▸ **Selected extract**:

= = = = =

# Need Siding for B&G Freight at ECLSTS



## Dave Meashey (Jan 2, 2008)

Hello All;


I used to bring various projects along to ECLSTS and either run them or display them on the Big Green layout at the show.  My contact from that group, David Sawyer, no longer posts here, and I'm not even sure whether he wil be at this Spring's show.  I am writing to see whether anyone here is affiliated with one of the display layouts at ECLSTS, and whether you would allow me to park my Brandywine & Gondor RR freight train on a siding on your layout for display purposes.  The train is basically whimsical in nature, as it depicts a railroad built in Middle Earth, the home of The Lord of the Rings.  Presently I believe I will most likely be at the show on Saturday, but I would notify you if the plans change (as there are the schedules of some other people involved).


Lots of people are familiar with The Lord of the Rings trilogy, and the train usually brings smiles, as some of the "freight" recalls products and points of interest from the books.


If you would be willing to allow me to display the train on a siding, please PM me or respond on this thread.  I have photos below:












The "Balrog Catcher"












The basic train


----------



## Nicholas Savatgy (Dec 17, 2008)

Hey Dave,

Thats some really neat looking stuff.

Nice work.


----------



## Dave Meashey (Jan 2, 2008)

Thanks Nick 

Well, the post and edit functions are not working AGAIN! The information below was chopped off my original post: 

The dragon transport. 

If you are affiliated with one of the display layouts and can allow me a siding to display this train, please PM me or reply on this post. 

Any help will be appreciated. 

Thank you, 
David Meashey 

P.S. If anyone knows how to tell the webmaster about these problems, I’d appreciate it.


----------



## Dave Meashey (Jan 2, 2008)

I just had a thought about the trouble I've been having posting from home. I downloaded IE version 9. Is it compatible with this forum software?


----------



## SteveC (Jan 2, 2008)

Don't know about MS/IE-9 Dave, I'm not really into beta stuff.


----------



## Dave Meashey (Jan 2, 2008)

The "Balrog catcher" car is completed. I used two more of my Walas-ite figures as the gun crew. Chris did not make them, but he did send them to me about 10 years ago. I had to remove the bow and arrow from the archer and cut the sword from his mate. The archer now holds a ramrod and extra fuses. The swordsman holds a torch. The flame is not the greatest - I used the foil from a Hershey Kiss and painted it with transparant paint from a sun catcher kit. I think it looks better when you actually see it. The photos are below.


Still would love to get an invite from somebody to use one of their sidings.

= = = = =

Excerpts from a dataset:
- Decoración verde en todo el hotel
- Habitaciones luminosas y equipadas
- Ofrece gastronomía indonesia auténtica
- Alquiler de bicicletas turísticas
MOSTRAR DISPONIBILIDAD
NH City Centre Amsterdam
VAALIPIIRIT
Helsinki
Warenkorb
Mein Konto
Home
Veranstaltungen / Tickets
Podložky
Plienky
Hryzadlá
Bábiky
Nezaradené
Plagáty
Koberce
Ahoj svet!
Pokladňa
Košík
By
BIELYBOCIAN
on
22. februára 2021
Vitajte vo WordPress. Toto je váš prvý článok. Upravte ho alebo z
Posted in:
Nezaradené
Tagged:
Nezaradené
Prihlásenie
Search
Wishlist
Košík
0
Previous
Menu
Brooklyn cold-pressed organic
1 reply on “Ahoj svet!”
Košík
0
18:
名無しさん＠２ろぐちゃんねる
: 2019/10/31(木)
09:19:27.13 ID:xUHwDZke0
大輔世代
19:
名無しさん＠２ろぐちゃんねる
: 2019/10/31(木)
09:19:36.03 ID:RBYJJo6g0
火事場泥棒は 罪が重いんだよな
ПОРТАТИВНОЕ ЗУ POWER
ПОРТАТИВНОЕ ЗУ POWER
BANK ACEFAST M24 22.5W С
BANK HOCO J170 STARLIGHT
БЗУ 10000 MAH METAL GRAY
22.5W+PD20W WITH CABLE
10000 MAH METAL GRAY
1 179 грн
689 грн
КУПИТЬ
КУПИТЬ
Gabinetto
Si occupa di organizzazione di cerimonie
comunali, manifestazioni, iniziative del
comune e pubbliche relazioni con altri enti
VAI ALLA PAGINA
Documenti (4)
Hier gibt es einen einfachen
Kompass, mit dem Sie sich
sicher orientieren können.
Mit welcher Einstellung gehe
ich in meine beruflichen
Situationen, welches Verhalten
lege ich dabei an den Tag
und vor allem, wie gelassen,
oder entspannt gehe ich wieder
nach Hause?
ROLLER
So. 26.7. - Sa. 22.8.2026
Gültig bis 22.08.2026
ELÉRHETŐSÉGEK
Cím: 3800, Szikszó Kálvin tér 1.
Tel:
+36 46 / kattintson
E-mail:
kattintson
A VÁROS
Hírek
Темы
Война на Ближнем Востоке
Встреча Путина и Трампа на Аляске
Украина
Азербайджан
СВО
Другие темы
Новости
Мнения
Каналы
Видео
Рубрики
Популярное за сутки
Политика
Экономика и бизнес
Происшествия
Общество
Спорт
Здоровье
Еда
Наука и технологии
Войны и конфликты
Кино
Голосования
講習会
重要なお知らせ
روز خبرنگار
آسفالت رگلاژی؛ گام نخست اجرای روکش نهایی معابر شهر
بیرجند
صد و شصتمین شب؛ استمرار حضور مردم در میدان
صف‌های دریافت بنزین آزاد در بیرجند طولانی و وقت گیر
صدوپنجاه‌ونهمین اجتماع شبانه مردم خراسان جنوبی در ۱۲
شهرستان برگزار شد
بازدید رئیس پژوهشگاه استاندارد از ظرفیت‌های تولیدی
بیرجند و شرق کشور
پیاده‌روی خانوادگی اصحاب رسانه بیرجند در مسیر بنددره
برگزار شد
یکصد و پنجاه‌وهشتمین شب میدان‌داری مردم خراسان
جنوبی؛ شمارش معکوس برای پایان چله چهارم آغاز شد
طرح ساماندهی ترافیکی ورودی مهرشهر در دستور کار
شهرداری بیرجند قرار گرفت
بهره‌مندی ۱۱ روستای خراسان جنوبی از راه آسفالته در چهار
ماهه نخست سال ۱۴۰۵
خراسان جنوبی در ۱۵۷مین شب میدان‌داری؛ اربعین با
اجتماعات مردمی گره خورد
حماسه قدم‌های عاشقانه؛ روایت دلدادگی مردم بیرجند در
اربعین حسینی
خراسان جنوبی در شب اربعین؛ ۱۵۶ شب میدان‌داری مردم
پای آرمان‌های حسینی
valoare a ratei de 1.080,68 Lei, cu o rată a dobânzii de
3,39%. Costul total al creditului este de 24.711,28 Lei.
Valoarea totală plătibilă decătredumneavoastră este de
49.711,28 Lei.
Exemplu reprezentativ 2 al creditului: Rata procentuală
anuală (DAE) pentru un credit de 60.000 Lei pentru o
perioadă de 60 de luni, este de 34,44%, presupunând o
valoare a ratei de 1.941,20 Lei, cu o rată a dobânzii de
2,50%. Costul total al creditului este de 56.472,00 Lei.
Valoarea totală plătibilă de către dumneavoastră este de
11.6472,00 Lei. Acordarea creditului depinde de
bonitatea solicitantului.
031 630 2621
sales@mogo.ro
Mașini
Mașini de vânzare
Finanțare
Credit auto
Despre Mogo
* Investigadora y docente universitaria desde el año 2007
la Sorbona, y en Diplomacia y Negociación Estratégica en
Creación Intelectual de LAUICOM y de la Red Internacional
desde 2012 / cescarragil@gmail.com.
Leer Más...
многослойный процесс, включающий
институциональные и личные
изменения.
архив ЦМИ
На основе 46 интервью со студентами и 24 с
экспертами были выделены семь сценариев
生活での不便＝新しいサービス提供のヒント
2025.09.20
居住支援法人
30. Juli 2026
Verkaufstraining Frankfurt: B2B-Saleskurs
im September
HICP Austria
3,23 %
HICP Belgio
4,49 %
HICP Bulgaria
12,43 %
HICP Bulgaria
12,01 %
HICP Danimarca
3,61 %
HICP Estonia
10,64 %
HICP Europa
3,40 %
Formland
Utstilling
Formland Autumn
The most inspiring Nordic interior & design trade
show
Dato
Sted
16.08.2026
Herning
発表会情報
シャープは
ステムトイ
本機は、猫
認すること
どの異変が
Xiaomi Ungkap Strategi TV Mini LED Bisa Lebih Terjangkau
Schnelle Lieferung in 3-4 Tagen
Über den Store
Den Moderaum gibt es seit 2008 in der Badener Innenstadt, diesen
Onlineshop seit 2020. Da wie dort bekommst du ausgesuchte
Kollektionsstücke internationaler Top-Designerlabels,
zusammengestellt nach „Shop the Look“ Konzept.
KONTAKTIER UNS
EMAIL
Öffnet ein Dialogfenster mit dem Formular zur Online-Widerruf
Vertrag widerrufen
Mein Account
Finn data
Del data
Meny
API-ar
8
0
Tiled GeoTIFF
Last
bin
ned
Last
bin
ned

= = = = =

▸ **Activity list**:
(a) In the forum thread, which version of Internet Explorer did Dave download?
(b) Rewrite the records from the first line up to and including the line with "صدوپنجاه‌ونهمین اجتماع شبانه", replacing every "Košík" with "Nákupný košík" and leaving everything else unchanged.

▸ **Responses by item number**:
(a) IE version 9.

(b)
- Decoración verde en todo el hotel
- Habitaciones luminosas y equipadas
- Ofrece gastronomía indonesia auténtica
- Alquiler de bicicletas turísticas
MOSTRAR DISPONIBILIDAD
NH City Centre Amsterdam
VAALIPIIRIT
Helsinki
Warenkorb
Mein Konto
Home
Veranstaltungen / Tickets
Podložky
Plienky
Hryzadlá
Bábiky
Nezaradené
Plagáty
Koberce
Ahoj svet!
Pokladňa
Nákupný košík
By
BIELYBOCIAN
on
22. februára 2021
Vitajte vo WordPress. Toto je váš prvý článok. Upravte ho alebo z
Posted in:
Nezaradené
Tagged:
Nezaradené
Prihlásenie
Search
Wishlist
Nákupný košík
0
Previous
Menu
Brooklyn cold-pressed organic
1 reply on “Ahoj svet!”
Nákupný košík
0
18:
名無しさん＠２ろぐちゃんねる
: 2019/10/31(木)
09:19:27.13 ID:xUHwDZke0
大輔世代
19:
名無しさん＠２ろぐちゃんねる
: 2019/10/31(木)
09:19:36.03 ID:RBYJJo6g0
火事場泥棒は 罪が重いんだよな
ПОРТАТИВНОЕ ЗУ POWER
ПОРТАТИВНОЕ ЗУ POWER
BANK ACEFAST M24 22.5W С
BANK HOCO J170 STARLIGHT
БЗУ 10000 MAH METAL GRAY
22.5W+PD20W WITH CABLE
10000 MAH METAL GRAY
1 179 грн
689 грн
КУПИТЬ
КУПИТЬ
Gabinetto
Si occupa di organizzazione di cerimonie
comunali, manifestazioni, iniziative del
comune e pubbliche relazioni con altri enti
VAI ALLA PAGINA
Documenti (4)
Hier gibt es einen einfachen
Kompass, mit dem Sie sich
sicher orientieren können.
Mit welcher Einstellung gehe
ich in meine beruflichen
Situationen, welches Verhalten
lege ich dabei an den Tag
und vor allem, wie gelassen,
oder entspannt gehe ich wieder
nach Hause?
ROLLER
So. 26.7. - Sa. 22.8.2026
Gültig bis 22.08.2026
ELÉRHETŐSÉGEK
Cím: 3800, Szikszó Kálvin tér 1.
Tel:
+36 46 / kattintson
E-mail:
kattintson
A VÁROS
Hírek
Темы
Война на Ближнем Востоке
Встреча Путина и Трампа на Аляске
Украина
Азербайджан
СВО
Другие темы
Новости
Мнения
Каналы
Видео
Рубрики
Популярное за сутки
Политика
Экономика и бизнес
Происшествия
Общество
Спорт
Здоровье
Еда
Наука и технологии
Войны и конфликты
Кино
Голосования
講習会
重要なお知らせ
روز خبرنگار
آسفالت رگلاژی؛ گام نخست اجرای روکش نهایی معابر شهر
بیرجند
صد و شصتمین شب؛ استمرار حضور مردم در میدان
صف‌های دریافت بنزین آزاد در بیرجند طولانی و وقت گیر
صدوپنجاه‌ونهمین اجتماع شبانه مردم خراسان جنوبی در ۱۲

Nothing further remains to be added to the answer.